Comics
Comics are a great way of working through difficult ideas. I have been using comics as a pedagogical tool in my seminars, as well as in my own research activity more widely. Here are some examples:
A Comic about Comics (for "Modern World Literatures") (2014)
In the week that students were assigned to read Marjane Satrapi's graphic novel, Persepolis, I drew this comic strip to help the students better understand how they might read comics critically. The comic strip was uploaded onto the module's Moodle site.
"Because I didn't have a camera with me, here's an illustration instead." (BAVS conference) (2016)
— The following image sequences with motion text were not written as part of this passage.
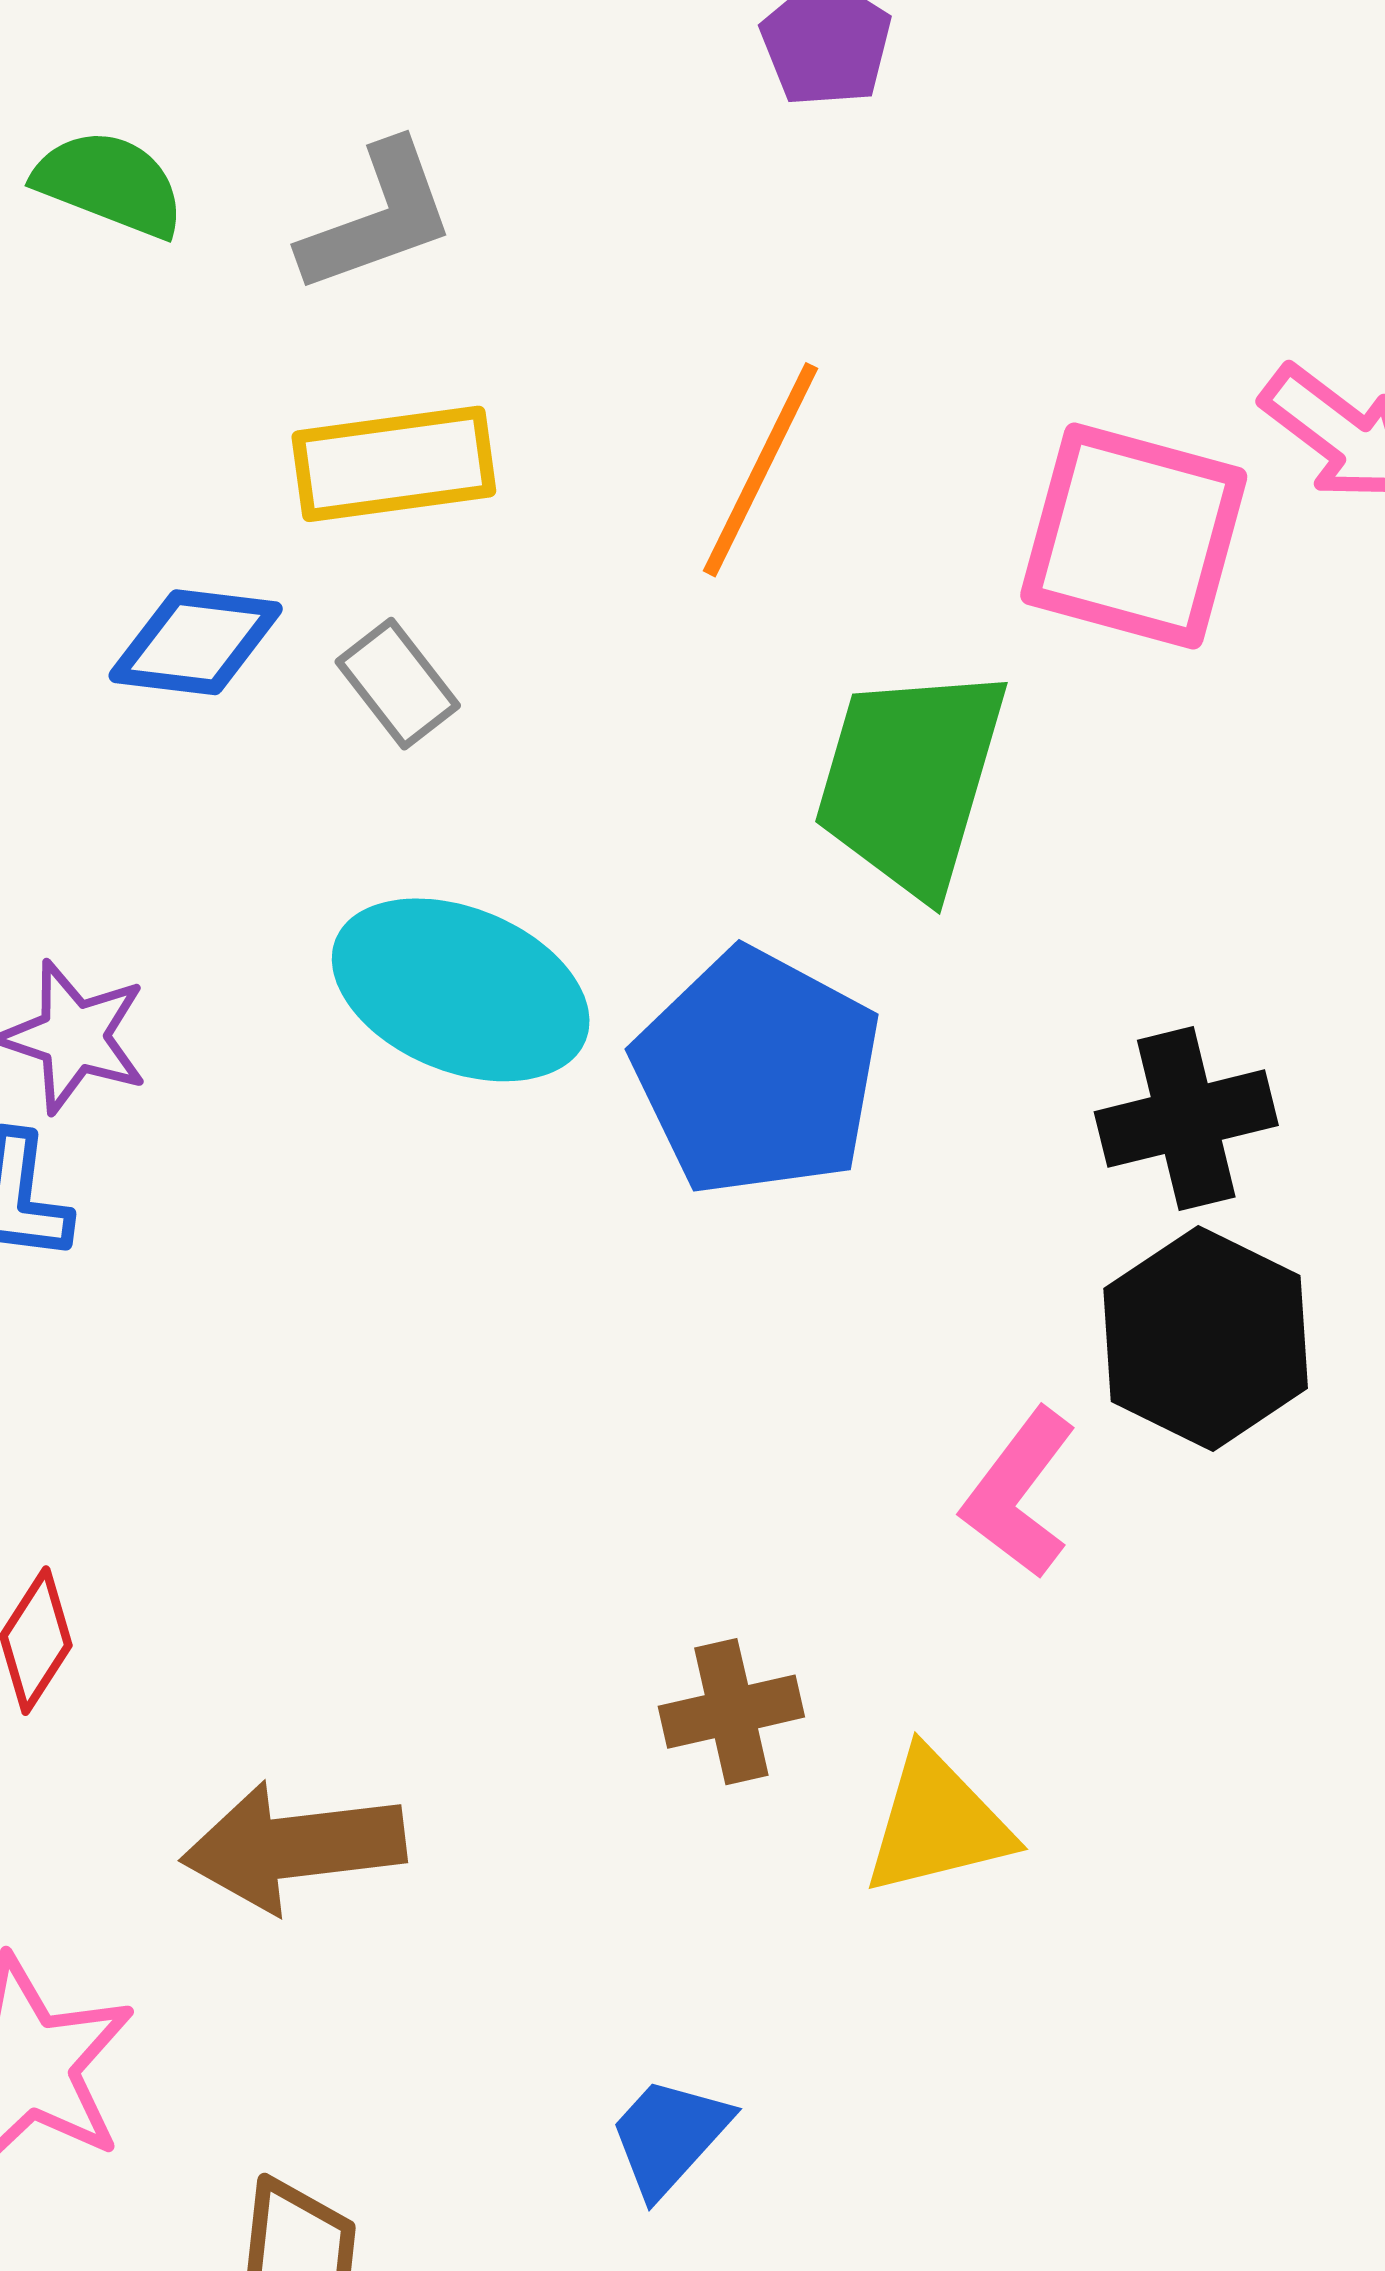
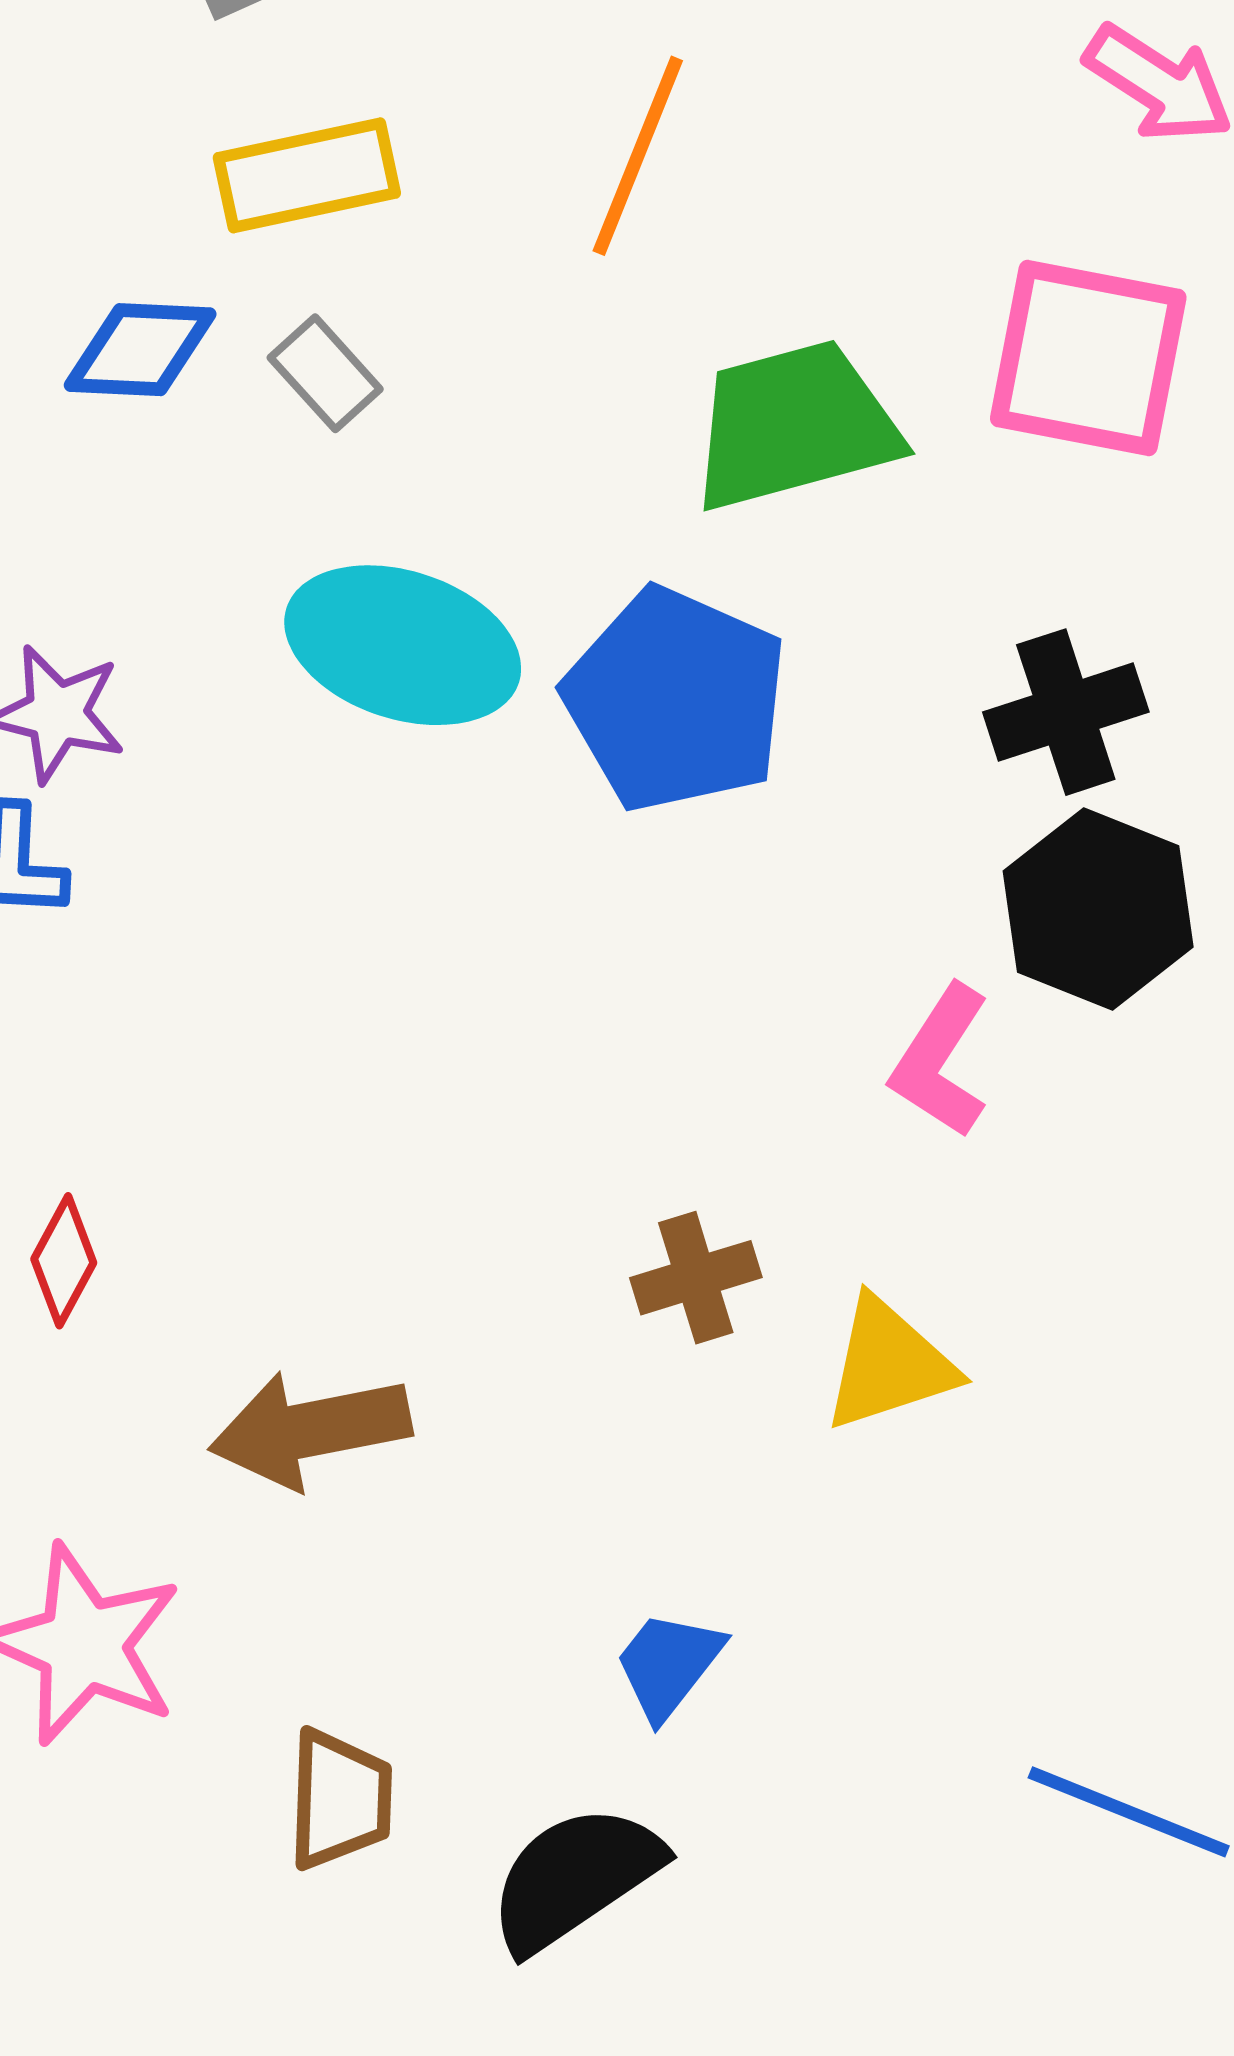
pink square: (1134, 536) -> (1088, 358), moved
green trapezoid: (911, 780) -> (794, 426), turned 63

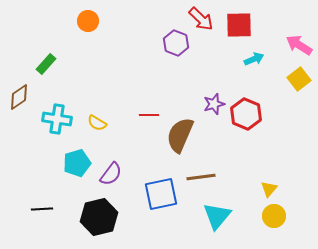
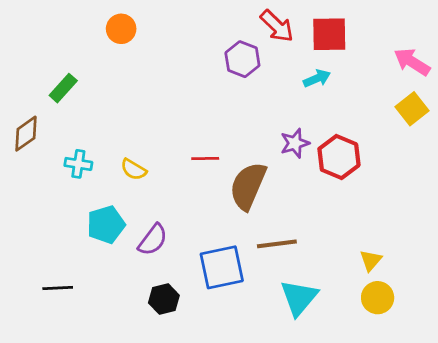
cyan arrow: (254, 59) -> (317, 78), moved
cyan cross: (57, 119) -> (78, 164), size x0.7
black hexagon: (99, 217) -> (164, 299), moved, size x0.6

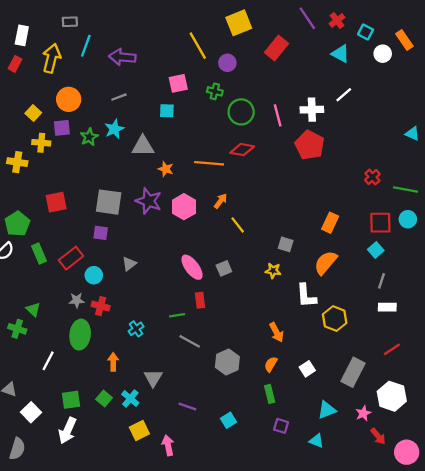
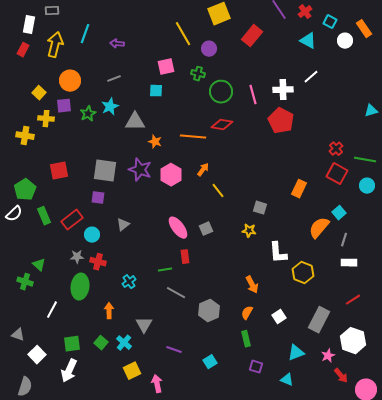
gray rectangle: (70, 22) -> (52, 11), moved
purple arrow: (122, 57) -> (117, 44), size x0.6
cyan triangle: (412, 134) -> (371, 111), turned -40
red square: (380, 223) -> (337, 174), moved, turned 30
orange semicircle: (326, 263) -> (319, 228), moved

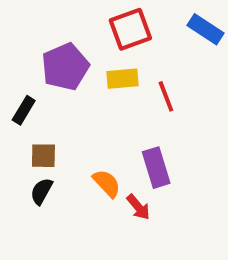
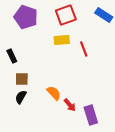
purple pentagon: (65, 67) -> (26, 17), moved, turned -30
black rectangle: (24, 110) -> (12, 56), turned -56
purple rectangle: (156, 168) -> (91, 115), moved

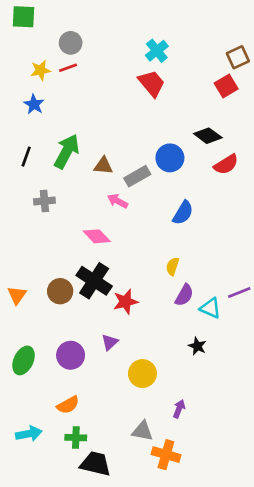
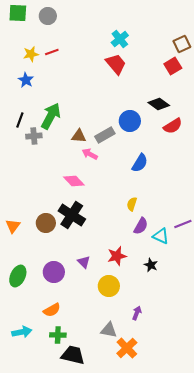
gray circle: (71, 43) -> (48, 16), moved
brown triangle: (103, 166) -> (79, 136), moved
gray cross: (44, 201) -> (34, 136), moved
red star: (125, 302) -> (117, 256), moved
purple triangle: (110, 342) -> (84, 262), turned -32
orange cross: (166, 455) -> (127, 348), turned 30

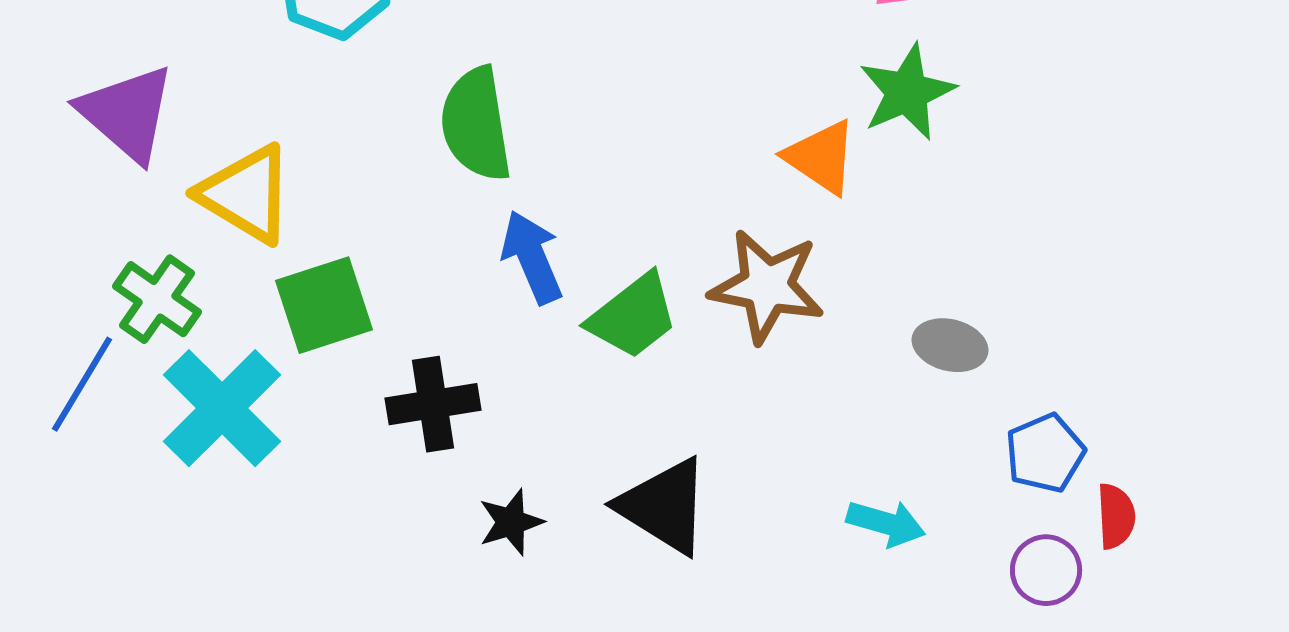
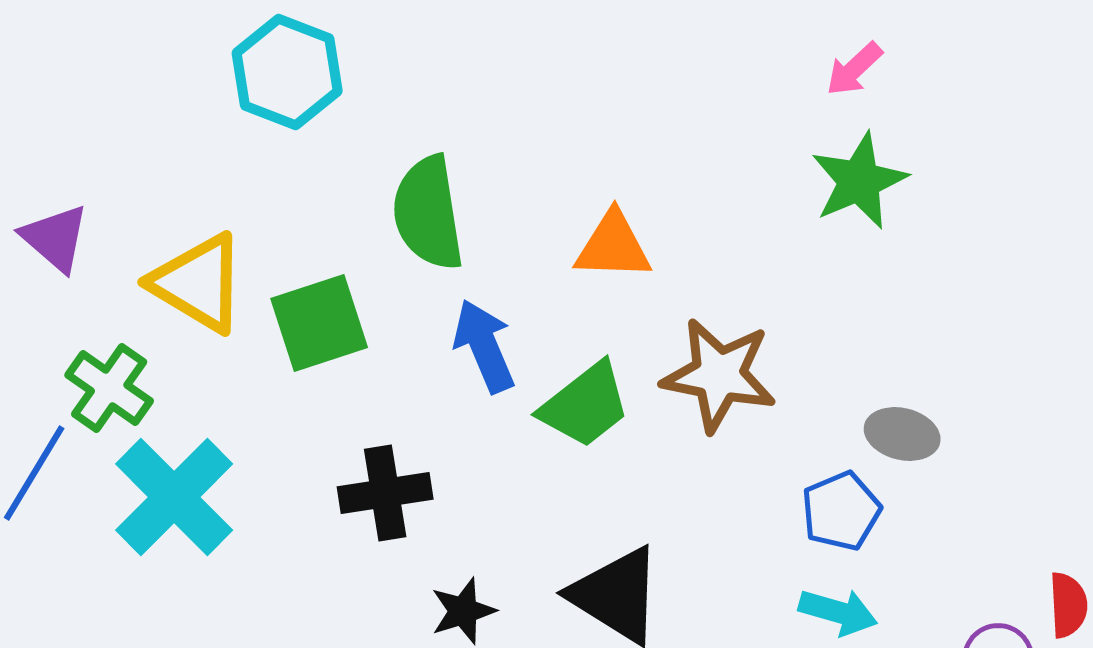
purple triangle: (127, 113) -> (55, 238), moved, size x0.7
orange triangle: (821, 157) -> (613, 246), moved, turned -32
green square: (324, 305) -> (319, 323), moved
blue pentagon: (1045, 453) -> (841, 511), moved

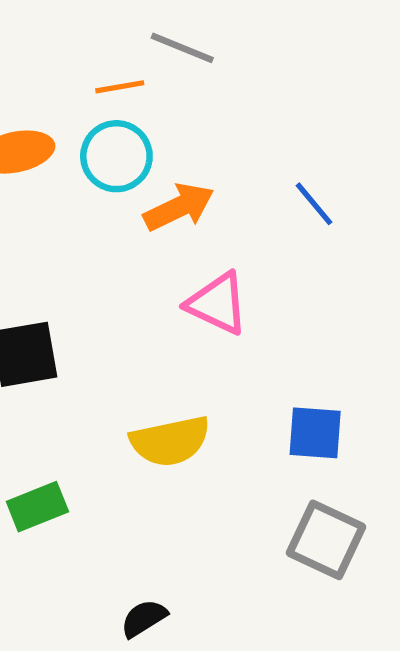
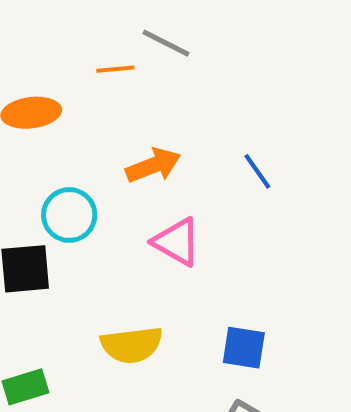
cyan circle: (116, 156) -> (69, 215), moved

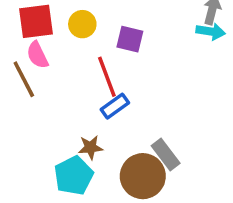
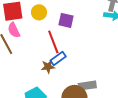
brown star: (90, 147) -> (48, 67), moved
gray rectangle: (166, 154) -> (87, 86), turned -60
I drew this illustration and posted in on Twitter in September 2016, as a way of encapsulating the wonderful experiences I had at the 2016 British Association of Victorian Studies annual conference at Cardiff University (30 August - 2 September 2016). The conference theme was "Consuming (the) Victorians."
Heather Love's "Descriptive Turn" (for "The English 19C Novel") (2016)
Early in the course, the students were assigned 7 critical readings on theories of the novel, ranging from Bakhtin's "Discourse in the Novel" to Barthes's "The Reality Effect" to Heather Love's 2010 article, "Close but not Deep: Literary Ethics and the Descriptive Turn." I anticipated that the students would find it very difficult to read and understand all 7 readings, so I divided them into groups and got them to draw short comic strips summarising the main argument of a reading of their choice. This is the comic I drew based on Love's article, which I showed to the students as an example.
How to Use Theory (For "Modes of Reading") (2018)
An easy-to-understand way of reminding students not to simply impose theory onto the text.